▶ **GIVEN ENTRIES**
((

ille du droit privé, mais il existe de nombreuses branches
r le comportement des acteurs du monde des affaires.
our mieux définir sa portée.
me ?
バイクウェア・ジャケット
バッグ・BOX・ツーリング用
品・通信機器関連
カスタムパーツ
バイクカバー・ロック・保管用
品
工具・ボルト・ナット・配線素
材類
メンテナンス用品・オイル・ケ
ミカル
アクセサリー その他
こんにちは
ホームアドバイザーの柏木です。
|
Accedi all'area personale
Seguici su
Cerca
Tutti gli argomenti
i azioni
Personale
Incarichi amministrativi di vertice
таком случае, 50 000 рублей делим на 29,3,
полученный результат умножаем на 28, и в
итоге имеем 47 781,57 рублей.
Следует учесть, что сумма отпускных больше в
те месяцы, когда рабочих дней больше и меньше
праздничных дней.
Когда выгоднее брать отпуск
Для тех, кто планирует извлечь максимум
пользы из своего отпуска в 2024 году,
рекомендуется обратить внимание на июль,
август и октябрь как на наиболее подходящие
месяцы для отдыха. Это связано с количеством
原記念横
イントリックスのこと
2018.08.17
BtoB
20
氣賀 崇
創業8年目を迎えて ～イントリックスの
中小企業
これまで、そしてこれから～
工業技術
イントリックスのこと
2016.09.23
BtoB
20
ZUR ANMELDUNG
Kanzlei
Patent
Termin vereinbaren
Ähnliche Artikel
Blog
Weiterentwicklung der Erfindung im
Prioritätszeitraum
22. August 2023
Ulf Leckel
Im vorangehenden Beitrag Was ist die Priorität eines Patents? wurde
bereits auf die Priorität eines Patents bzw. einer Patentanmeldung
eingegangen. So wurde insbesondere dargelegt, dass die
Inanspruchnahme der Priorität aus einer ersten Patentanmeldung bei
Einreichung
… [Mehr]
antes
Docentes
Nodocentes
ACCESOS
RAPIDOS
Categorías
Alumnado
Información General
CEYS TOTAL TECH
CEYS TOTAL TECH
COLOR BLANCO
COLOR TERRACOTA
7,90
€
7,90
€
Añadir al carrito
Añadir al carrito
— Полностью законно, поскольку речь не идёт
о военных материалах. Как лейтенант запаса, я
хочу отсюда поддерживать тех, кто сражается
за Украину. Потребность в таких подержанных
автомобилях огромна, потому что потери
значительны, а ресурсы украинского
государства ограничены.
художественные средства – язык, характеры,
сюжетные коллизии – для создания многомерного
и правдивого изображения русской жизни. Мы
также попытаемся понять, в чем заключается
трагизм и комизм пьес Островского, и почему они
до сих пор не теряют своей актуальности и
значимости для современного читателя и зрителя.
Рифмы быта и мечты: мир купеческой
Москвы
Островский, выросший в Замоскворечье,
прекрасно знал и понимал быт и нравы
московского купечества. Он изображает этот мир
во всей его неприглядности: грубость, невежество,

))

Pull every line of text from the data above and reproduce each one unchanged, in its original order.

ille du droit privé, mais il existe de nombreuses branches
r le comportement des acteurs du monde des affaires.
our mieux définir sa portée.
me ?
バイクウェア・ジャケット
バッグ・BOX・ツーリング用
品・通信機器関連
カスタムパーツ
バイクカバー・ロック・保管用
品
工具・ボルト・ナット・配線素
材類
メンテナンス用品・オイル・ケ
ミカル
アクセサリー その他
こんにちは
ホームアドバイザーの柏木です。
|
Accedi all'area personale
Seguici su
Cerca
Tutti gli argomenti
i azioni
Personale
Incarichi amministrativi di vertice
таком случае, 50 000 рублей делим на 29,3,
полученный результат умножаем на 28, и в
итоге имеем 47 781,57 рублей.
Следует учесть, что сумма отпускных больше в
те месяцы, когда рабочих дней больше и меньше
праздничных дней.
Когда выгоднее брать отпуск
Для тех, кто планирует извлечь максимум
пользы из своего отпуска в 2024 году,
рекомендуется обратить внимание на июль,
август и октябрь как на наиболее подходящие
месяцы для отдыха. Это связано с количеством
原記念横
イントリックスのこと
2018.08.17
BtoB
20
氣賀 崇
創業8年目を迎えて ～イントリックスの
中小企業
これまで、そしてこれから～
工業技術
イントリックスのこと
2016.09.23
BtoB
20
ZUR ANMELDUNG
Kanzlei
Patent
Termin vereinbaren
Ähnliche Artikel
Blog
Weiterentwicklung der Erfindung im
Prioritätszeitraum
22. August 2023
Ulf Leckel
Im vorangehenden Beitrag Was ist die Priorität eines Patents? wurde
bereits auf die Priorität eines Patents bzw. einer Patentanmeldung
eingegangen. So wurde insbesondere dargelegt, dass die
Inanspruchnahme der Priorität aus einer ersten Patentanmeldung bei
Einreichung
… [Mehr]
antes
Docentes
Nodocentes
ACCESOS
RAPIDOS
Categorías
Alumnado
Información General
CEYS TOTAL TECH
CEYS TOTAL TECH
COLOR BLANCO
COLOR TERRACOTA
7,90
€
7,90
€
Añadir al carrito
Añadir al carrito
— Полностью законно, поскольку речь не идёт
о военных материалах. Как лейтенант запаса, я
хочу отсюда поддерживать тех, кто сражается
за Украину. Потребность в таких подержанных
автомобилях огромна, потому что потери
значительны, а ресурсы украинского
государства ограничены.
художественные средства – язык, характеры,
сюжетные коллизии – для создания многомерного
и правдивого изображения русской жизни. Мы
также попытаемся понять, в чем заключается
трагизм и комизм пьес Островского, и почему они
до сих пор не теряют своей актуальности и
значимости для современного читателя и зрителя.
Рифмы быта и мечты: мир купеческой
Москвы
Островский, выросший в Замоскворечье,
прекрасно знал и понимал быт и нравы
московского купечества. Он изображает этот мир
во всей его неприглядности: грубость, невежество,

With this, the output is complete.